Some 20 people died, and some 4,000 were taken ill as authorities moved against demonstrators in the Georgian city of Tbilisi.

This is also a truly remarkable example, but an example of how desperately repressive Moscow can be, particularly when threatened by a reform movement in one of its outlying republics.

Reform or repression? Which has the upper hand in today's evolving Soviet Union?

The answer, of course, is that Soviet leaders run their country with a blend of both.

Change is encouraged, but when change threatens the communist party and its ruling regime, the people are reined in.

Can, then, communism ever become democratic or is there not an inborn contradiction between the two philosophies?

Milovan Djilas, the Yugoslav writer with a long history of dissent, believes the two are incompatible. ``Communism,'' he says, ``is contrary to human nature. The Communist Party is monopolistic and totalitarian in its structure. Human nature is pluralistic in its nature.''

He offered these thoughts recently to Lief Hovelsen, a member of the Norwegian Helsinki Committee Council.

They are reprinted in the current issue of ``Freedom at Issue,'' the magazine of Freedom House, the New York-based organization dedicated to strengthening democratic institutions.

The Djilas thesis is that human rights as understood in the West are not possible under communism. Despite glasnost and perestroika, communism must remain a monopolistic power.

Although Mr. Djilas is himself an atheist, he recognizes one of the most critical flaws in communism - its denial of religious liberty.

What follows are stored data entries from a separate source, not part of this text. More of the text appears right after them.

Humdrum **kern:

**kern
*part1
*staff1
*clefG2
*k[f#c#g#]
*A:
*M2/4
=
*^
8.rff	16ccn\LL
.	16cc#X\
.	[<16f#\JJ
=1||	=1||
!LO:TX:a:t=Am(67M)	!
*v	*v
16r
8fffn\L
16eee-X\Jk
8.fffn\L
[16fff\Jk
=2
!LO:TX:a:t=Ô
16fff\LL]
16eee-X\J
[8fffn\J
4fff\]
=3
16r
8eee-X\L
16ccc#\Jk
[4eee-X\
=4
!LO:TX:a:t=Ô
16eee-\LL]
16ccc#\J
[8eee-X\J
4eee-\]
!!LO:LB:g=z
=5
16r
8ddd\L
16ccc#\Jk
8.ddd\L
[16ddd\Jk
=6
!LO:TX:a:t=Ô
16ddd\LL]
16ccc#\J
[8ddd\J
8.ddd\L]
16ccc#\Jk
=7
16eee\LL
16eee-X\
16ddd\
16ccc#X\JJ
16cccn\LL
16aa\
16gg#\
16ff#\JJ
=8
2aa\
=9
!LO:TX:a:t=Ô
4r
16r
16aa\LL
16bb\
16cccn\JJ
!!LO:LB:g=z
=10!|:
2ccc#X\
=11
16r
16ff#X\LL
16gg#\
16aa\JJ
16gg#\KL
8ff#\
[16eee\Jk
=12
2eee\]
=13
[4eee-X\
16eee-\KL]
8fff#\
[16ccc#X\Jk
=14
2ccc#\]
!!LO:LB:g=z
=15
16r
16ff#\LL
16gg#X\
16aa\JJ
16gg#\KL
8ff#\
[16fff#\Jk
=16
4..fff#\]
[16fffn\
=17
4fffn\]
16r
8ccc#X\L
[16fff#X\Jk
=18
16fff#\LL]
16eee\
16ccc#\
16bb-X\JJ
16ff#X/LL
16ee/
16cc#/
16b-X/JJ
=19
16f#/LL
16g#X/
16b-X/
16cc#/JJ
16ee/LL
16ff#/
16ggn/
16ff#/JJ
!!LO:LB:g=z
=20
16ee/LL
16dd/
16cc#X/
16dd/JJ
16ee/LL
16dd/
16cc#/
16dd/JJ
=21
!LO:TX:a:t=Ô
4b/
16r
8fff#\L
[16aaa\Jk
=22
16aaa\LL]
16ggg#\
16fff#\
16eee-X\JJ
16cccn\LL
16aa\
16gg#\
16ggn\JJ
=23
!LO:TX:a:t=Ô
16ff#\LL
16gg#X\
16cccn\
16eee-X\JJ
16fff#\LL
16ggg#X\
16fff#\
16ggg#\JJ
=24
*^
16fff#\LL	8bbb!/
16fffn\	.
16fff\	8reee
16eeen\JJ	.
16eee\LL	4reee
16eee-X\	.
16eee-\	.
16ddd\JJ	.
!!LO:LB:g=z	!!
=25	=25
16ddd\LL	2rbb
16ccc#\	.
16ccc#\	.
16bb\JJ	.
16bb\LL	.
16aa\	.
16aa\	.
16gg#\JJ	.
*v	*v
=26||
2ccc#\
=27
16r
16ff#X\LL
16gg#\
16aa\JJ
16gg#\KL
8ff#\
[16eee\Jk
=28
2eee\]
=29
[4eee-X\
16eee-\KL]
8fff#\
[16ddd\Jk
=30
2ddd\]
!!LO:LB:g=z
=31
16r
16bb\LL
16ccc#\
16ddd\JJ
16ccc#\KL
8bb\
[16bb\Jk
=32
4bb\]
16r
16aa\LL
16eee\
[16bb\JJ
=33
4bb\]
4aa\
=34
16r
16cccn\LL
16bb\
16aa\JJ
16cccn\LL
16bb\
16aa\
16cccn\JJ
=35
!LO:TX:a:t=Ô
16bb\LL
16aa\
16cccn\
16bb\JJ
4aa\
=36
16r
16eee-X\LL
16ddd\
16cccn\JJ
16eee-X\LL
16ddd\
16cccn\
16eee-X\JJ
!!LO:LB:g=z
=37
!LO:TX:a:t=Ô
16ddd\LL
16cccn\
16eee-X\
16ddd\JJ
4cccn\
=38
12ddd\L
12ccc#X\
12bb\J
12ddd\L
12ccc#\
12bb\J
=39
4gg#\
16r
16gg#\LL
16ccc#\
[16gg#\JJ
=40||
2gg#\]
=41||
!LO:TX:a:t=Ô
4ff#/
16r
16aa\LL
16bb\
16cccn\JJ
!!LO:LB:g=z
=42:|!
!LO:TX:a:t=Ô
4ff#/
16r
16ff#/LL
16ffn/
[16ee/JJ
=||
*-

``Freedom of religion is important,'' he says, because it opens the way to political freedoms. With freedom of religion, belief is free and thinking is free and this may open the way for political thoughts and beliefs as well.

``This is the essential reason why communism is against freedom of religion and of the church. For communists it is nonsense, it is stupid, to believe in God ... freedom of religion diminishes the ideological influence of monopolistic power. The believers have some other loyalty, outside the party and the ideology.

``Religion in politics is not so good for politics,'' he observes.

These comments seem to go to the heart of Christianity's problems with communism.

The one enshrines and enhances the individuality and independence of man. The other erodes and suppresses it.